PROBLEM REQUIREMENTS | Render every line of the material below as a Markdown table, one row per line, skipping blank lines. Use the column headings Row and Text, with Row holding a sequential number and Text holding the line.
==============================
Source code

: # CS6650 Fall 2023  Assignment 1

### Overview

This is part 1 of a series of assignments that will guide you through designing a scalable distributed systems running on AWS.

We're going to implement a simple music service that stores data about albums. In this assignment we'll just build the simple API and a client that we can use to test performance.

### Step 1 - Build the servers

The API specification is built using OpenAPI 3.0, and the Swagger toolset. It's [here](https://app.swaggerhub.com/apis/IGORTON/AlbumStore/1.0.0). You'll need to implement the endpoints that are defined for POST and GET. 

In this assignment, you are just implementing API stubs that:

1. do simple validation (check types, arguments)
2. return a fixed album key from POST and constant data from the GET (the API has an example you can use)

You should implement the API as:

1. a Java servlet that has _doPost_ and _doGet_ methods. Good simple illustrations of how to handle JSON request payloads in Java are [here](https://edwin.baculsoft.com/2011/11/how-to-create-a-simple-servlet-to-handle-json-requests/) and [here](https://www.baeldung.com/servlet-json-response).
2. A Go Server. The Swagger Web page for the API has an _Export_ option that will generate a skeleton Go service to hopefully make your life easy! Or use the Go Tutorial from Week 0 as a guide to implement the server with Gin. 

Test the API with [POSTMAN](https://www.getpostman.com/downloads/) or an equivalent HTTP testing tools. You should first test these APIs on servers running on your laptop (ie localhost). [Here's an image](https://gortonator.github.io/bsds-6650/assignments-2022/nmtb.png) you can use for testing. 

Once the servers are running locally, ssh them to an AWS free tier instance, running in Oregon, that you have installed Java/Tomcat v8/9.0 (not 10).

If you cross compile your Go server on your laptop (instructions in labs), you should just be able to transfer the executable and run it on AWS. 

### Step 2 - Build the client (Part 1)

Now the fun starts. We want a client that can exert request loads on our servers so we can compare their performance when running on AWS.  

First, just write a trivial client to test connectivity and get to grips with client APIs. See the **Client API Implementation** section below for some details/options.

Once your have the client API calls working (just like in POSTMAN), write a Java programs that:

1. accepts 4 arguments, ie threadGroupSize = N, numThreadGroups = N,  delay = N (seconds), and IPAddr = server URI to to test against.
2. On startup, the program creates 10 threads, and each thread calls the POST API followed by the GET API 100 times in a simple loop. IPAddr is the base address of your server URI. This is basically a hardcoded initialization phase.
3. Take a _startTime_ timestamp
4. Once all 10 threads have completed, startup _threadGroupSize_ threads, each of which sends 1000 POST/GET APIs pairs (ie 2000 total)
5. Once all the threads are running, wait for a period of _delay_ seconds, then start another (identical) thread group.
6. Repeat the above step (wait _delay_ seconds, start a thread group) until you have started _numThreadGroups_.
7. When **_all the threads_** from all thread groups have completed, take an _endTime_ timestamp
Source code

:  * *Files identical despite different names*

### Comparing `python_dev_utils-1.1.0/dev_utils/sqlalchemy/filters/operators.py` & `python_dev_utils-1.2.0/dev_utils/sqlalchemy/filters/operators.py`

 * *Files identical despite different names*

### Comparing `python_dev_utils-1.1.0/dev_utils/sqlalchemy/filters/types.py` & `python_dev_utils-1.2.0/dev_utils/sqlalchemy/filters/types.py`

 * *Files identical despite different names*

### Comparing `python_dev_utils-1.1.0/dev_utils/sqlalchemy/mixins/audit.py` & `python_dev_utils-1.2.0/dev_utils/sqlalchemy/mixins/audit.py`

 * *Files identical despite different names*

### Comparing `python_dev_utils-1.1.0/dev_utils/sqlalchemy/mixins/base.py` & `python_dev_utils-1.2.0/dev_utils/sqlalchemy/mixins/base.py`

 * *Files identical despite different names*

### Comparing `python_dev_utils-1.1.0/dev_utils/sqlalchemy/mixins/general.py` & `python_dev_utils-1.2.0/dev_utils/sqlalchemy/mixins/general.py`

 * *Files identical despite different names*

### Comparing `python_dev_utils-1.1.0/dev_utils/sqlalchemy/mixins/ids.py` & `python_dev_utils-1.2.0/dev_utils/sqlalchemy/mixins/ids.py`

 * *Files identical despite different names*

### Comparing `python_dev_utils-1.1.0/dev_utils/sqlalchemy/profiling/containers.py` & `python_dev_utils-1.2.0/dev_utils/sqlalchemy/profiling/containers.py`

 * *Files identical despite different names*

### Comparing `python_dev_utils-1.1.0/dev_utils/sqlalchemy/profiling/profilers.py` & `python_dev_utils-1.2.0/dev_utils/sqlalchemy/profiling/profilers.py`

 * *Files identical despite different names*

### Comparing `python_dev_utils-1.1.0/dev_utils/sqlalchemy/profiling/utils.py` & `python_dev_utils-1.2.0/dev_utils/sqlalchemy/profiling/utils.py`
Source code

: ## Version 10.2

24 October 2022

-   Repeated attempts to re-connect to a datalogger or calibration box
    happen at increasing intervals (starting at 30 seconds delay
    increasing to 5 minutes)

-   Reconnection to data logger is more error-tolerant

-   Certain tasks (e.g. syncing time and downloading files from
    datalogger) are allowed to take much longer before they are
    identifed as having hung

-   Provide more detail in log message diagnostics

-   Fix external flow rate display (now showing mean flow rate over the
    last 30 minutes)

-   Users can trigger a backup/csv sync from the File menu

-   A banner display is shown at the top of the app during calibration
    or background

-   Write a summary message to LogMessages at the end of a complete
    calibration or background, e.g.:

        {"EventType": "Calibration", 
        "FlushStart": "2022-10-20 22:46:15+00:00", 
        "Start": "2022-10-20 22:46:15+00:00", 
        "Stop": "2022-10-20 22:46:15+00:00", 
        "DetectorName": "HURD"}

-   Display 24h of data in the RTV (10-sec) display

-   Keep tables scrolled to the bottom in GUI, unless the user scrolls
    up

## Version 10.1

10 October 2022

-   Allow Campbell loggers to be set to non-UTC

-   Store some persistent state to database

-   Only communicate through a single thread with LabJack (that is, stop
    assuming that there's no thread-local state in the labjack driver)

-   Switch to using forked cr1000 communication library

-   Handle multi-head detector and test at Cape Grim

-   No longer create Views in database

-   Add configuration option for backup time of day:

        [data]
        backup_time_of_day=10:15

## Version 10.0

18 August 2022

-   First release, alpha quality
==============================
RESPONSE |
| Row | Text |
|---|---|
| 1 | Source code |
| 2 | : # CS6650 Fall 2023  Assignment 1 |
| 3 | ### Overview |
| 4 | This is part 1 of a series of assignments that will guide you through designing a scalable distributed systems running on AWS. |
| 5 | We're going to implement a simple music service that stores data about albums. In this assignment we'll just build the simple API and a client that we can use to test performance. |
| 6 | ### Step 1 - Build the servers |
| 7 | The API specification is built using OpenAPI 3.0, and the Swagger toolset. It's [here](https://app.swaggerhub.com/apis/IGORTON/AlbumStore/1.0.0). You'll need to implement the endpoints that are defined for POST and GET.  |
| 8 | In this assignment, you are just implementing API stubs that: |
| 9 | 1. do simple validation (check types, arguments) |
| 10 | 2. return a fixed album key from POST and constant data from the GET (the API has an example you can use) |
| 11 | You should implement the API as: |
| 12 | 1. a Java servlet that has _doPost_ and _doGet_ methods. Good simple illustrations of how to handle JSON request payloads in Java are [here](https://edwin.baculsoft.com/2011/11/how-to-create-a-simple-servlet-to-handle-json-requests/) and [here](https://www.baeldung.com/servlet-json-response). |
| 13 | 2. A Go Server. The Swagger Web page for the API has an _Export_ option that will generate a skeleton Go service to hopefully make your life easy! Or use the Go Tutorial from Week 0 as a guide to implement the server with Gin.  |
| 14 | Test the API with [POSTMAN](https://www.getpostman.com/downloads/) or an equivalent HTTP testing tools. You should first test these APIs on servers running on your laptop (ie localhost). [Here's an image](https://gortonator.github.io/bsds-6650/assignments-2022/nmtb.png) you can use for testing.  |
| 15 | Once the servers are running locally, ssh them to an AWS free tier instance, running in Oregon, that you have installed Java/Tomcat v8/9.0 (not 10). |
| 16 | If you cross compile your Go server on your laptop (instructions in labs), you should just be able to transfer the executable and run it on AWS.  |
| 17 | ### Step 2 - Build the client (Part 1) |
| 18 | Now the fun starts. We want a client that can exert request loads on our servers so we can compare their performance when running on AWS.   |
| 19 | First, just write a trivial client to test connectivity and get to grips with client APIs. See the **Client API Implementation** section below for some details/options. |
| 20 | Once your have the client API calls working (just like in POSTMAN), write a Java programs that: |
| 21 | 1. accepts 4 arguments, ie threadGroupSize = N, numThreadGroups = N,  delay = N (seconds), and IPAddr = server URI to to test against. |
| 22 | 2. On startup, the program creates 10 threads, and each thread calls the POST API followed by the GET API 100 times in a simple loop. IPAddr is the base address of your server URI. This is basically a hardcoded initialization phase. |
| 23 | 3. Take a _startTime_ timestamp |
| 24 | 4. Once all 10 threads have completed, startup _threadGroupSize_ threads, each of which sends 1000 POST/GET APIs pairs (ie 2000 total) |
| 25 | 5. Once all the threads are running, wait for a period of _delay_ seconds, then start another (identical) thread group. |
| 26 | 6. Repeat the above step (wait _delay_ seconds, start a thread group) until you have started _numThreadGroups_. |
| 27 | 7. When **_all the threads_** from all thread groups have completed, take an _endTime_ timestamp |
| 28 | Source code |
| 29 | :  * *Files identical despite different names* |
| 30 | ### Comparing `python_dev_utils-1.1.0/dev_utils/sqlalchemy/filters/operators.py` & `python_dev_utils-1.2.0/dev_utils/sqlalchemy/filters/operators.py` |
| 31 |  * *Files identical despite different names* |
| 32 | ### Comparing `python_dev_utils-1.1.0/dev_utils/sqlalchemy/filters/types.py` & `python_dev_utils-1.2.0/dev_utils/sqlalchemy/filters/types.py` |
| 33 |  * *Files identical despite different names* |
| 34 | ### Comparing `python_dev_utils-1.1.0/dev_utils/sqlalchemy/mixins/audit.py` & `python_dev_utils-1.2.0/dev_utils/sqlalchemy/mixins/audit.py` |
| 35 |  * *Files identical despite different names* |
| 36 | ### Comparing `python_dev_utils-1.1.0/dev_utils/sqlalchemy/mixins/base.py` & `python_dev_utils-1.2.0/dev_utils/sqlalchemy/mixins/base.py` |
| 37 |  * *Files identical despite different names* |
| 38 | ### Comparing `python_dev_utils-1.1.0/dev_utils/sqlalchemy/mixins/general.py` & `python_dev_utils-1.2.0/dev_utils/sqlalchemy/mixins/general.py` |
| 39 |  * *Files identical despite different names* |
| 40 | ### Comparing `python_dev_utils-1.1.0/dev_utils/sqlalchemy/mixins/ids.py` & `python_dev_utils-1.2.0/dev_utils/sqlalchemy/mixins/ids.py` |
| 41 |  * *Files identical despite different names* |
| 42 | ### Comparing `python_dev_utils-1.1.0/dev_utils/sqlalchemy/profiling/containers.py` & `python_dev_utils-1.2.0/dev_utils/sqlalchemy/profiling/containers.py` |
| 43 |  * *Files identical despite different names* |
| 44 | ### Comparing `python_dev_utils-1.1.0/dev_utils/sqlalchemy/profiling/profilers.py` & `python_dev_utils-1.2.0/dev_utils/sqlalchemy/profiling/profilers.py` |
| 45 |  * *Files identical despite different names* |
| 46 | ### Comparing `python_dev_utils-1.1.0/dev_utils/sqlalchemy/profiling/utils.py` & `python_dev_utils-1.2.0/dev_utils/sqlalchemy/profiling/utils.py` |
| 47 | Source code |
| 48 | : ## Version 10.2 |
| 49 | 24 October 2022 |
| 50 | -   Repeated attempts to re-connect to a datalogger or calibration box |
| 51 |     happen at increasing intervals (starting at 30 seconds delay |
| 52 |     increasing to 5 minutes) |
| 53 | -   Reconnection to data logger is more error-tolerant |
| 54 | -   Certain tasks (e.g. syncing time and downloading files from |
| 55 |     datalogger) are allowed to take much longer before they are |
| 56 |     identifed as having hung |
| 57 | -   Provide more detail in log message diagnostics |
| 58 | -   Fix external flow rate display (now showing mean flow rate over the |
| 59 |     last 30 minutes) |
| 60 | -   Users can trigger a backup/csv sync from the File menu |
| 61 | -   A banner display is shown at the top of the app during calibration |
| 62 |     or background |
| 63 | -   Write a summary message to LogMessages at the end of a complete |
| 64 |     calibration or background, e.g.: |
| 65 |         {"EventType": "Calibration",  |
| 66 |         "FlushStart": "2022-10-20 22:46:15+00:00",  |
| 67 |         "Start": "2022-10-20 22:46:15+00:00",  |
| 68 |         "Stop": "2022-10-20 22:46:15+00:00",  |
| 69 |         "DetectorName": "HURD"} |
| 70 | -   Display 24h of data in the RTV (10-sec) display |
| 71 | -   Keep tables scrolled to the bottom in GUI, unless the user scrolls |
| 72 |     up |
| 73 | ## Version 10.1 |
| 74 | 10 October 2022 |
| 75 | -   Allow Campbell loggers to be set to non-UTC |
| 76 | -   Store some persistent state to database |
| 77 | -   Only communicate through a single thread with LabJack (that is, stop |
| 78 |     assuming that there's no thread-local state in the labjack driver) |
| 79 | -   Switch to using forked cr1000 communication library |
| 80 | -   Handle multi-head detector and test at Cape Grim |
| 81 | -   No longer create Views in database |
| 82 | -   Add configuration option for backup time of day: |
| 83 |         [data] |
| 84 |         backup_time_of_day=10:15 |
| 85 | ## Version 10.0 |
| 86 | 18 August 2022 |
| 87 | -   First release, alpha quality |